* _Entries supplied_:
# # # # # # #

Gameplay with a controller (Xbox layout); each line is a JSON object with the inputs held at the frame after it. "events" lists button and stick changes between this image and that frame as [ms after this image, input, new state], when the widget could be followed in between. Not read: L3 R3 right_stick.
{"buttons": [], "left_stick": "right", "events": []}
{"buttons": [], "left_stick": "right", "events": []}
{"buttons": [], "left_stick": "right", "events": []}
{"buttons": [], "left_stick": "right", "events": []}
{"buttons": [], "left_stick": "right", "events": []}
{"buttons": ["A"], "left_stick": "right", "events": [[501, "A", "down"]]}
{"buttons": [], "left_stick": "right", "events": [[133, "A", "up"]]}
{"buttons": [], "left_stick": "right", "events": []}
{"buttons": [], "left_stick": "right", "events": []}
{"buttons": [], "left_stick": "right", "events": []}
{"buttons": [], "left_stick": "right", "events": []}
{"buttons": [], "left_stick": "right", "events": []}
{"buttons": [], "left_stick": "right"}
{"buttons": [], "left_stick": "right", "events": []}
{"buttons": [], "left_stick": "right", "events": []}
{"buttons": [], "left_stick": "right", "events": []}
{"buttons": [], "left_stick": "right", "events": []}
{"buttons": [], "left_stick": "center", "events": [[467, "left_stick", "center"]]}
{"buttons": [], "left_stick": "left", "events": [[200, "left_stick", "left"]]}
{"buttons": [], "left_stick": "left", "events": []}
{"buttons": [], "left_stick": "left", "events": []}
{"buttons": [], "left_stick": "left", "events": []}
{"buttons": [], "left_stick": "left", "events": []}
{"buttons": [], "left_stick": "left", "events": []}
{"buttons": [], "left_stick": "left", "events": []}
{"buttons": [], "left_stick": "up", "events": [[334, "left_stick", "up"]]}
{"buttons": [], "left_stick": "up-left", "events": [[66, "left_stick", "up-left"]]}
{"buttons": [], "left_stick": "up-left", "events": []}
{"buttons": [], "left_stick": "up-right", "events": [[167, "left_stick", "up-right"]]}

# # # # # # #

Could you reproduce every record above exactly as it stands?

* _Output of the task_:
Gameplay with a controller (Xbox layout); each line is a JSON object with the inputs held at the frame after it. "events" lists button and stick changes between this image and that frame as [ms after this image, input, new state], when the widget could be followed in between. Not read: L3 R3 right_stick.
{"buttons": [], "left_stick": "right", "events": []}
{"buttons": [], "left_stick": "right", "events": []}
{"buttons": [], "left_stick": "right", "events": []}
{"buttons": [], "left_stick": "right", "events": []}
{"buttons": [], "left_stick": "right", "events": []}
{"buttons": ["A"], "left_stick": "right", "events": [[501, "A", "down"]]}
{"buttons": [], "left_stick": "right", "events": [[133, "A", "up"]]}
{"buttons": [], "left_stick": "right", "events": []}
{"buttons": [], "left_stick": "right", "events": []}
{"buttons": [], "left_stick": "right", "events": []}
{"buttons": [], "left_stick": "right", "events": []}
{"buttons": [], "left_stick": "right", "events": []}
{"buttons": [], "left_stick": "right"}
{"buttons": [], "left_stick": "right", "events": []}
{"buttons": [], "left_stick": "right", "events": []}
{"buttons": [], "left_stick": "right", "events": []}
{"buttons": [], "left_stick": "right", "events": []}
{"buttons": [], "left_stick": "center", "events": [[467, "left_stick", "center"]]}
{"buttons": [], "left_stick": "left", "events": [[200, "left_stick", "left"]]}
{"buttons": [], "left_stick": "left", "events": []}
{"buttons": [], "left_stick": "left", "events": []}
{"buttons": [], "left_stick": "left", "events": []}
{"buttons": [], "left_stick": "left", "events": []}
{"buttons": [], "left_stick": "left", "events": []}
{"buttons": [], "left_stick": "left", "events": []}
{"buttons": [], "left_stick": "up", "events": [[334, "left_stick", "up"]]}
{"buttons": [], "left_stick": "up-left", "events": [[66, "left_stick", "up-left"]]}
{"buttons": [], "left_stick": "up-left", "events": []}
{"buttons": [], "left_stick": "up-right", "events": [[167, "left_stick", "up-right"]]}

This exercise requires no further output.